Stored items
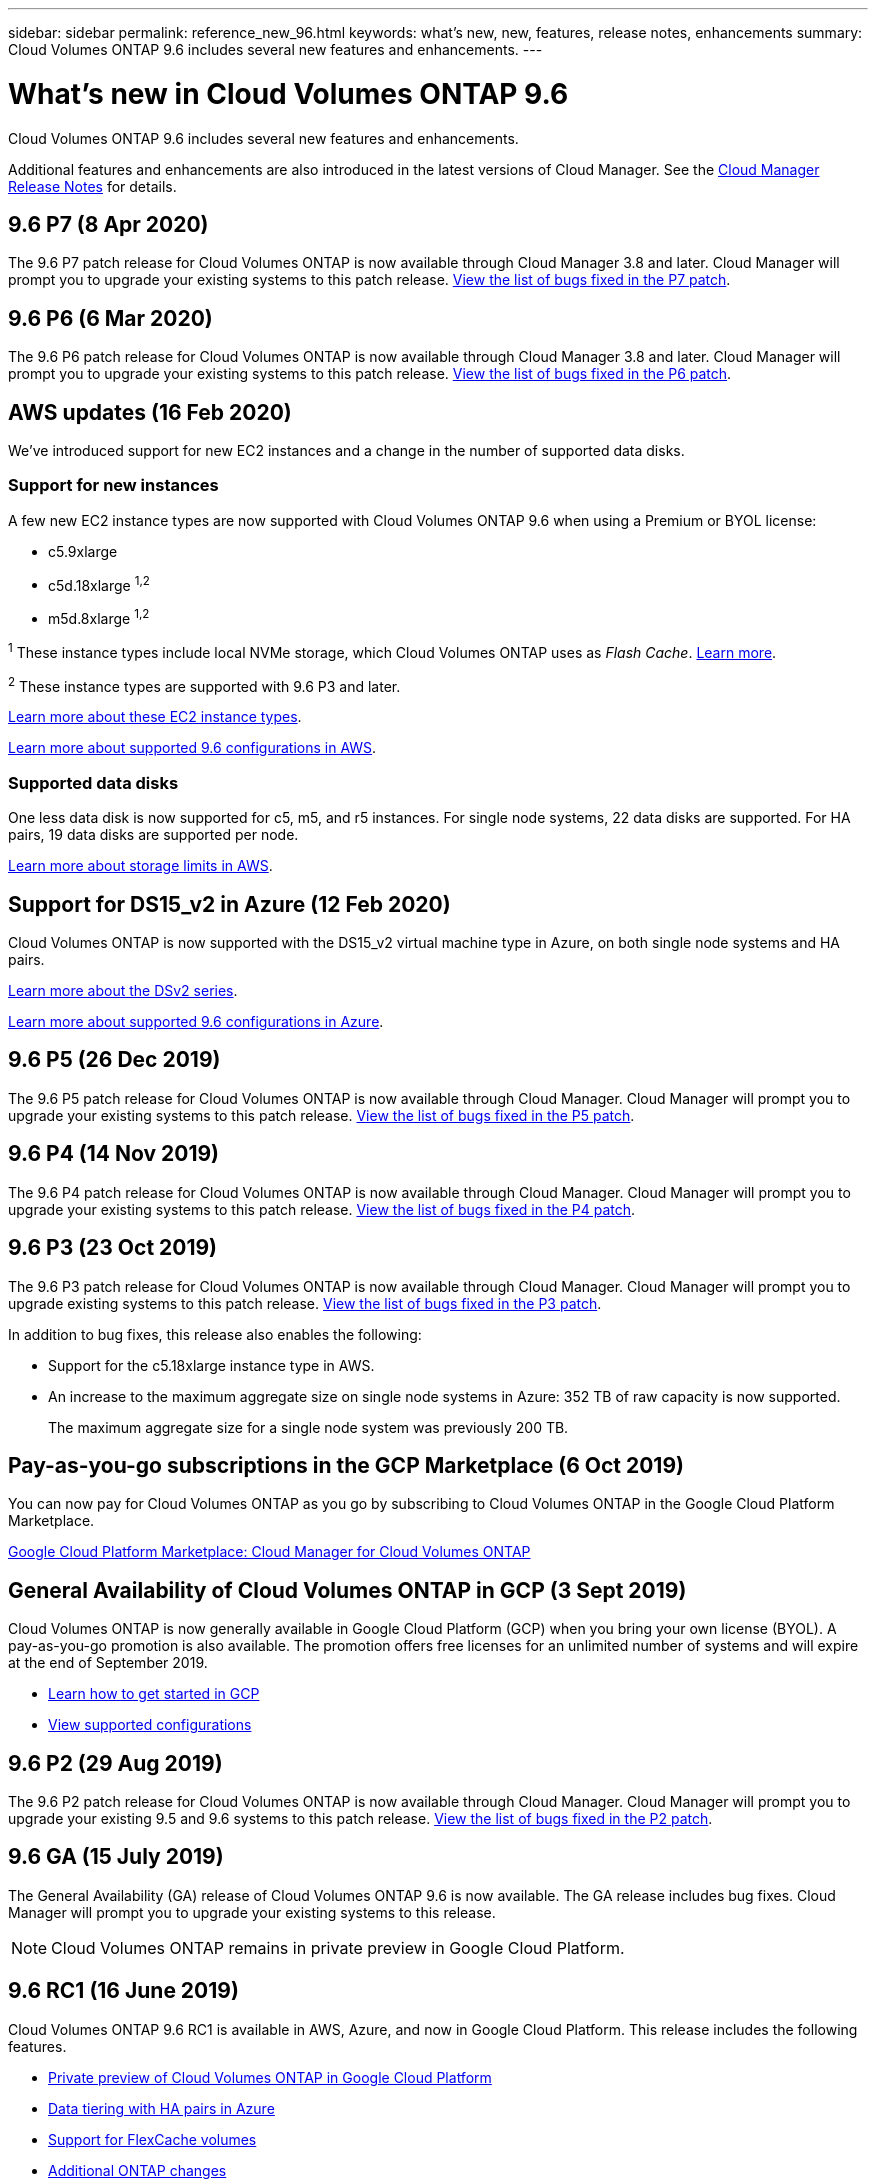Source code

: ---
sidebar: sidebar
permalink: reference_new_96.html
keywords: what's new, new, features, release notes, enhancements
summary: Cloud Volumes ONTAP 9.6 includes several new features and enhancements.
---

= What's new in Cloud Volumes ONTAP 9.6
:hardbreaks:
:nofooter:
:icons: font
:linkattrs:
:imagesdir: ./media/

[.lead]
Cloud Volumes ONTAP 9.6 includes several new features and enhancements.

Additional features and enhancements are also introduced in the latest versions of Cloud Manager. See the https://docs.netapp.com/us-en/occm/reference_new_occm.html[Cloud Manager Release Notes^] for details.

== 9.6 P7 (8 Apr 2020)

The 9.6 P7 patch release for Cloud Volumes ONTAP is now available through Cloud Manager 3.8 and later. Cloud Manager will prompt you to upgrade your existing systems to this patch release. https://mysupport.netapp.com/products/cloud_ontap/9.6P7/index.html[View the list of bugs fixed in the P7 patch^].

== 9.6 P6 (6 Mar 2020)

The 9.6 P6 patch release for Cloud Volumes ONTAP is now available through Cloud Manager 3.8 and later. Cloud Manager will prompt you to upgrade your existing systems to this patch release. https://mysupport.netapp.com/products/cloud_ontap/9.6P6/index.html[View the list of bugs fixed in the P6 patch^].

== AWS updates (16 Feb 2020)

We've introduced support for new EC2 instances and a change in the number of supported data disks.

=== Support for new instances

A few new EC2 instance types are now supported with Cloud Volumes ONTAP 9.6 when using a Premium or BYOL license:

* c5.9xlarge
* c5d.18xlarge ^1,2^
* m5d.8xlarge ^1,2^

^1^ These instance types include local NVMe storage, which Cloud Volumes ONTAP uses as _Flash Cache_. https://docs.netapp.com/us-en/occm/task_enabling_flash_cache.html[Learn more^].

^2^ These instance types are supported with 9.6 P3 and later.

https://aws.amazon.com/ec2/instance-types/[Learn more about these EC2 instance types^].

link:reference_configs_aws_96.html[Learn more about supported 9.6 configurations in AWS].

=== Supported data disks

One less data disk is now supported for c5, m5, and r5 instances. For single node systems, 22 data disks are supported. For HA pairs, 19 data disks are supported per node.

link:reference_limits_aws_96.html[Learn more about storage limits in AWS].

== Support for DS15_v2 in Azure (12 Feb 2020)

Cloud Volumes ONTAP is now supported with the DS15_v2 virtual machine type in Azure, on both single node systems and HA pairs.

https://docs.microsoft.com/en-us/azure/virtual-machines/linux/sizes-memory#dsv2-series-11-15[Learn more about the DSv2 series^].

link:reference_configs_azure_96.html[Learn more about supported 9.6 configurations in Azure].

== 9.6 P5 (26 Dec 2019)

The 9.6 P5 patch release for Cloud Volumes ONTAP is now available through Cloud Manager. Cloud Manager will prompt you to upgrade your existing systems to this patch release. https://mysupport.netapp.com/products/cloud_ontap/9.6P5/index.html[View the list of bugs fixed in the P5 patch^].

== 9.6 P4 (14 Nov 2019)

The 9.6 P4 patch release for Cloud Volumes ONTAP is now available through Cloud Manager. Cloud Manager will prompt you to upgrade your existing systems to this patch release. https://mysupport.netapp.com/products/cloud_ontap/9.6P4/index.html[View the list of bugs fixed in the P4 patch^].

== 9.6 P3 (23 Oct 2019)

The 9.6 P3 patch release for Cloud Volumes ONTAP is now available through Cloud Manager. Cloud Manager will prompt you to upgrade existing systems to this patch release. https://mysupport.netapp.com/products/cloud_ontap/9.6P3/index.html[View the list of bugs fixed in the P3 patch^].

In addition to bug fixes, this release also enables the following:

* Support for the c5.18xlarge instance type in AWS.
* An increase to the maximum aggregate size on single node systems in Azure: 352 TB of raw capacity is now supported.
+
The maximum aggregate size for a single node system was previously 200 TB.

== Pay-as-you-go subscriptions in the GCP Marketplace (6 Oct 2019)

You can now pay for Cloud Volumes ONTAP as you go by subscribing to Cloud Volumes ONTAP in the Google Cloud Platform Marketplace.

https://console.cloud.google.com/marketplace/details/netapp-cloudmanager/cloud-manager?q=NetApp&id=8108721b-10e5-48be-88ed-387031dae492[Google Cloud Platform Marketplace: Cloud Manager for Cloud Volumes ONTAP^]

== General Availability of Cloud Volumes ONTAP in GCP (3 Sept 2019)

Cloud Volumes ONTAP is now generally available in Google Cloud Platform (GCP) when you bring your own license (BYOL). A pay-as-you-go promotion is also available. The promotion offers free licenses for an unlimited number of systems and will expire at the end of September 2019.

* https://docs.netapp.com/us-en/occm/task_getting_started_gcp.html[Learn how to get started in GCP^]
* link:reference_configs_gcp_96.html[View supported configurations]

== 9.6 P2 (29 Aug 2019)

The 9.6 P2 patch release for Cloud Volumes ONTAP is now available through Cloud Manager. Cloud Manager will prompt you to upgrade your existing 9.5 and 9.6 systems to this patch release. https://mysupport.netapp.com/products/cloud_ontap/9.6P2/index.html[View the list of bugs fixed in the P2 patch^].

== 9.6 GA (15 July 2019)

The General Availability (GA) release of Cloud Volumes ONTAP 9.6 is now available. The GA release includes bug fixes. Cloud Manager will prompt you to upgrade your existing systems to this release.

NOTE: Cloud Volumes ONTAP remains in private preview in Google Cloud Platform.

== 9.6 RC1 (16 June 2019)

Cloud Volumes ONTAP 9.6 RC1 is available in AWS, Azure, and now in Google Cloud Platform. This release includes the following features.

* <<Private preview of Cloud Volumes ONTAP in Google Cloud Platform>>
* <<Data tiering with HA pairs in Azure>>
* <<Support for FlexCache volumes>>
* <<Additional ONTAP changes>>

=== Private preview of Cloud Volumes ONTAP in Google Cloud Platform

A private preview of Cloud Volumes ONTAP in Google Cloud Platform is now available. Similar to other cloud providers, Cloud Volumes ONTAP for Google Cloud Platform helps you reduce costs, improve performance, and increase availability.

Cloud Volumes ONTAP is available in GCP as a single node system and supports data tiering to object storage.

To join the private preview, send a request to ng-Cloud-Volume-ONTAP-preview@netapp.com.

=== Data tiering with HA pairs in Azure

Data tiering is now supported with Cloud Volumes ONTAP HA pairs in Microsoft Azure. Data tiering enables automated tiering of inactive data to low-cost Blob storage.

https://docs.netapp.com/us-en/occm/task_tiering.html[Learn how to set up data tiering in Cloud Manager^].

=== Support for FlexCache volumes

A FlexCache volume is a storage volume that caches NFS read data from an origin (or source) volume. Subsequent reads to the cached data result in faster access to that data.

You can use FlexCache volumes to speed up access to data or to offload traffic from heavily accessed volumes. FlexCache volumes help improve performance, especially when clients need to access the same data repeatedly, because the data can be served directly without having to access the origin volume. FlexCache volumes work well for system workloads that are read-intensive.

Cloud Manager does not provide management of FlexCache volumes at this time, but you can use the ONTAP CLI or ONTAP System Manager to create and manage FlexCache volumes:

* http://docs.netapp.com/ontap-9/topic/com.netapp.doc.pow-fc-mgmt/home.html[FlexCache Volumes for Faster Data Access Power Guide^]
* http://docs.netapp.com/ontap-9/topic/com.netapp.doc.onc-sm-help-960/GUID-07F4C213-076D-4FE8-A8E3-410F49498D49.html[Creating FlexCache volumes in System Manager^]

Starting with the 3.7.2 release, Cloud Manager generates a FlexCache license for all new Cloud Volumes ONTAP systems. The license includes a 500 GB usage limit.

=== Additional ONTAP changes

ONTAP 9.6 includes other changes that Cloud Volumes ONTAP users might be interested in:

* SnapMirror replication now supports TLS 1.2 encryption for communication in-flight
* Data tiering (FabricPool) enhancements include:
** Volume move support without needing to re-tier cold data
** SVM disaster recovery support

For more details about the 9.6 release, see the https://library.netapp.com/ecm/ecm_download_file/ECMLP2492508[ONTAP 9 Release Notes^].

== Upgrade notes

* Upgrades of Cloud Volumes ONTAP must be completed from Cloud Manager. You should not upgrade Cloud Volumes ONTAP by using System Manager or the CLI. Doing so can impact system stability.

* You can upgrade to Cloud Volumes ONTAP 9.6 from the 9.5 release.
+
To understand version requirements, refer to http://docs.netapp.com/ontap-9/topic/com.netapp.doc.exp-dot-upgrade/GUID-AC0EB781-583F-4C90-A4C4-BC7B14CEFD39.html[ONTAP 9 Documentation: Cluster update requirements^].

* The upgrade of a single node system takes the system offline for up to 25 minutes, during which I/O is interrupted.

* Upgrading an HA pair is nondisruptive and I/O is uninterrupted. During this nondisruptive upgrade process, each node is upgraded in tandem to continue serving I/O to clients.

== WHAT TO DO ==
Restate word for word the entries above, starting at the line with "The 9.6 P2 patch" and ending at the line with "for FlexCache volumes>>", inclusive, and no others.

== ANSWER FOR THE TASK ==
The 9.6 P2 patch release for Cloud Volumes ONTAP is now available through Cloud Manager. Cloud Manager will prompt you to upgrade your existing 9.5 and 9.6 systems to this patch release. https://mysupport.netapp.com/products/cloud_ontap/9.6P2/index.html[View the list of bugs fixed in the P2 patch^].

== 9.6 GA (15 July 2019)

The General Availability (GA) release of Cloud Volumes ONTAP 9.6 is now available. The GA release includes bug fixes. Cloud Manager will prompt you to upgrade your existing systems to this release.

NOTE: Cloud Volumes ONTAP remains in private preview in Google Cloud Platform.

== 9.6 RC1 (16 June 2019)

Cloud Volumes ONTAP 9.6 RC1 is available in AWS, Azure, and now in Google Cloud Platform. This release includes the following features.

* <<Private preview of Cloud Volumes ONTAP in Google Cloud Platform>>
* <<Data tiering with HA pairs in Azure>>
* <<Support for FlexCache volumes>>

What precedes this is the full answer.